Autumn lament: The liturgical calendar and the baseball calendar

October 17, 2006

For those of us who measure time not only by the liturgical calendar but by the baseball season, fall is a time to reflect on what happened or did not happen. It is a painful time once again for those of us who invest ourselves in the fortunes of the Chicago Cubs. The Cubs have not been in the World Series since 1945 and haven’t won a World Championship since 1908. We are approaching a pathetic centennial. Our only consolation is that the team did not lose 100 games this season and was not—not quite—the worst team in Major League Baseball.

We started April with high hopes—a starting pitching rotation that looked like one of the best, some solid veterans and promising acquisitions at key positions. Now we remind ourselves that it is easy to love a winning team. It requires no strength of character to be a New York Yankees fan. St. Paul could have had Cubs fans in mind when he wrote: “We also boast in our sufferings, knowing that suffering produces endurance, and endurance produces character, and character produces hope.”

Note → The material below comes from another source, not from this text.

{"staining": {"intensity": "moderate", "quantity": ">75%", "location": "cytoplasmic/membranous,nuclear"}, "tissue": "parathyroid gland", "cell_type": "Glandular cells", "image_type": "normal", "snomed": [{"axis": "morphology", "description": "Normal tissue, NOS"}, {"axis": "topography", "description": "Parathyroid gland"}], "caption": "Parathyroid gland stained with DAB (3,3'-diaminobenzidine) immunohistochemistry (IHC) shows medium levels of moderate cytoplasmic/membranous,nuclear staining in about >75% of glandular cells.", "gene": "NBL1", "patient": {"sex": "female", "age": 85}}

Like other Century book issues, this issue contains recommendations that will help me decide what books to purchase. For those who are beginning the wait for spring training, I can recommend two additional books. Leigh Montville’s The Big Bam: The Life and Times of Babe Ruth is a well written, carefully researched biography of one of America’s great characters. It is also a fascinating social history of the early 20th century. “Big Bam” is what his teammates called this larger-than-life figure, one of the icons of the game. Babe Ruth, by the way, never read a book—not even the two he wrote.

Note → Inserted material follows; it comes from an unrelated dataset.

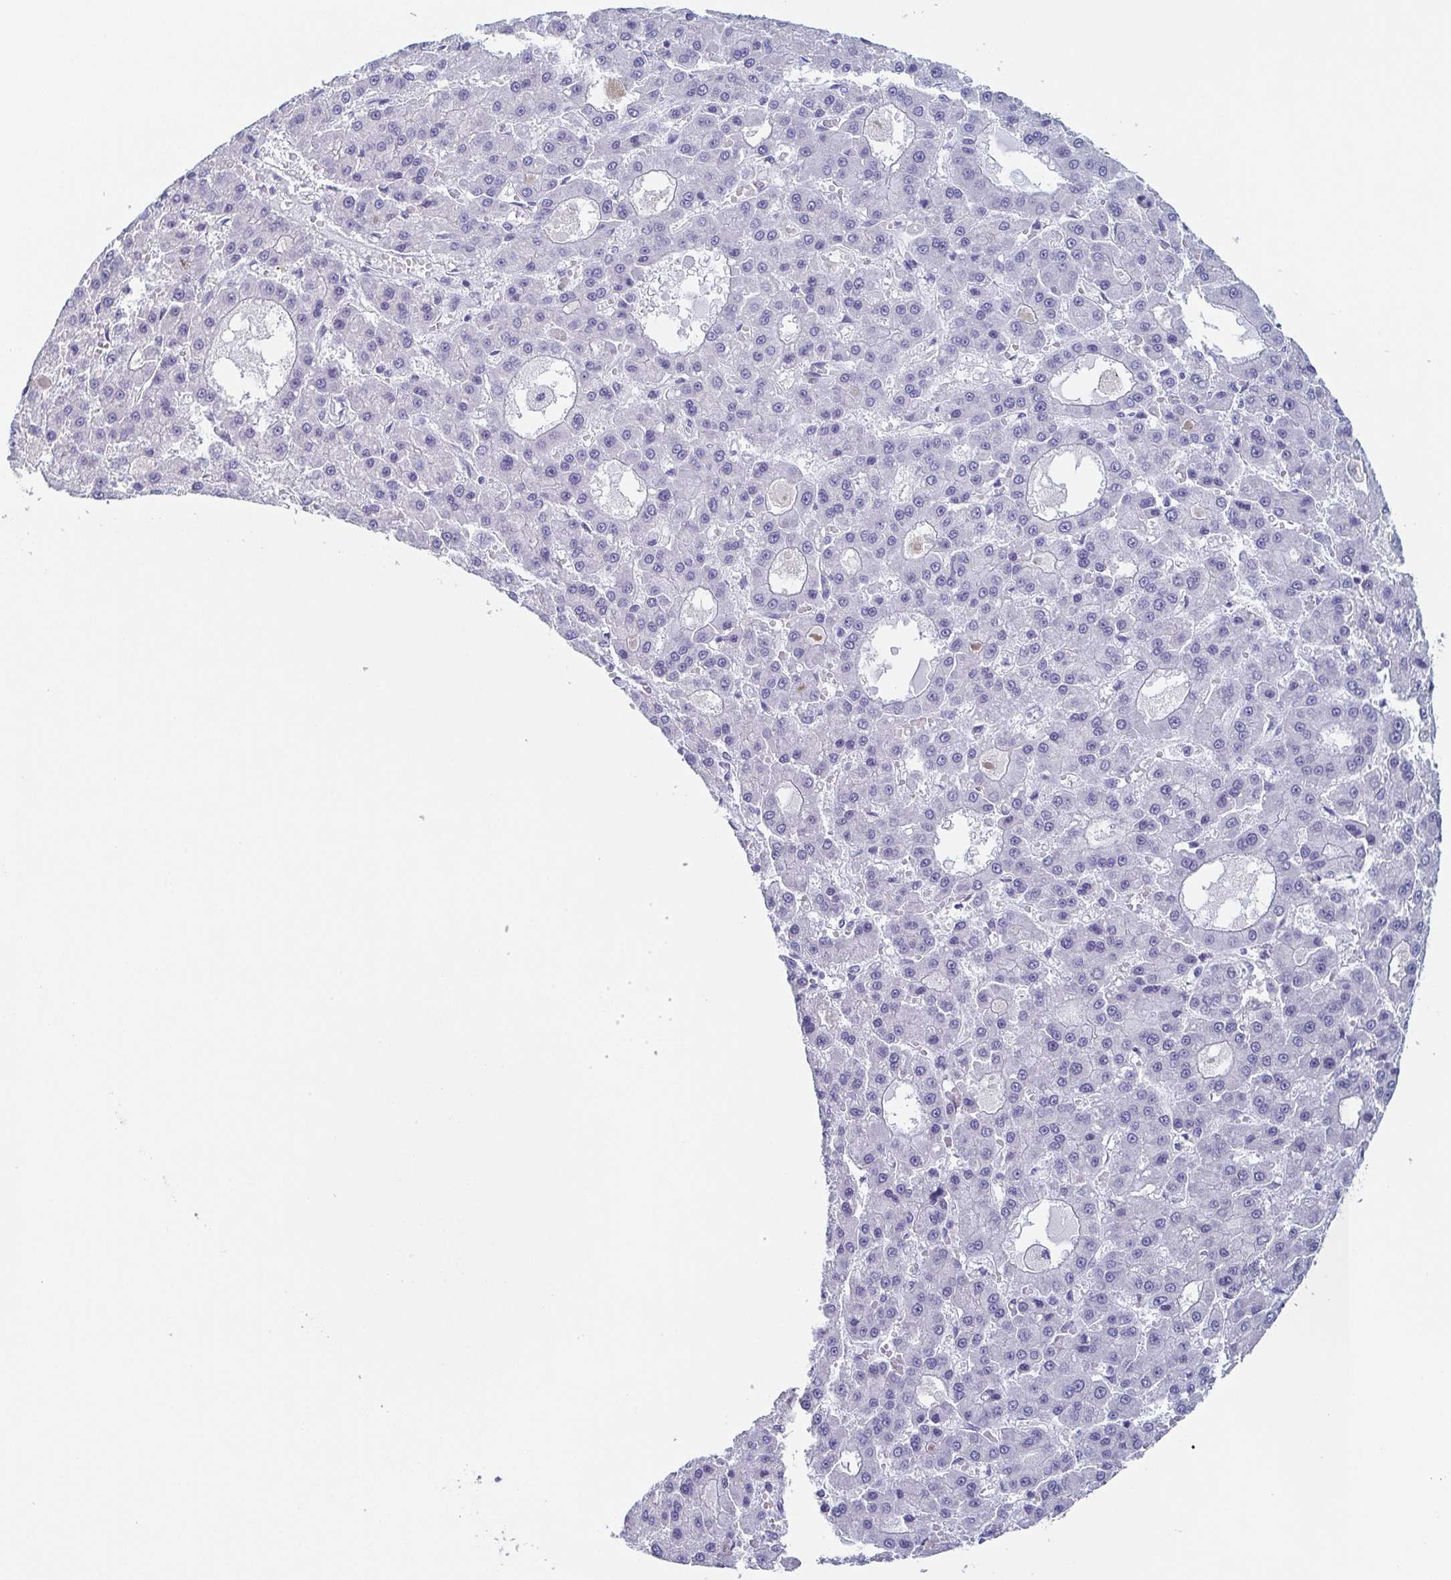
{"staining": {"intensity": "negative", "quantity": "none", "location": "none"}, "tissue": "liver cancer", "cell_type": "Tumor cells", "image_type": "cancer", "snomed": [{"axis": "morphology", "description": "Carcinoma, Hepatocellular, NOS"}, {"axis": "topography", "description": "Liver"}], "caption": "Photomicrograph shows no significant protein positivity in tumor cells of hepatocellular carcinoma (liver).", "gene": "REG4", "patient": {"sex": "male", "age": 70}}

The other book is Clemente: The Passion and Grace of Baseball’s Last Hero, by David Maraniss. Roberto Clemente, born in Puerto Rico, played right field for the Pittsburgh Pirates for 18 years. Students of the game contend that he was one of the best ever to play the game and was adept at every facet of it. The Pirates were my first baseball love, and when Clemente joined the team they suddenly became contenders. Incredibly to those of us who followed them through years of mediocrity, the Pirates rose up and beat the New York Yankees to win the World Championship in 1960, and won it again in 1971 by defeating the Baltimore Orioles. Clemente got a base hit in every World Series game he played. His total hits numbered 3,000 when he died on New Year’s Eve 1972 in a plane crash as he was attempting to deliver food and medical supplies to Nicaragua after a devastating earthquake.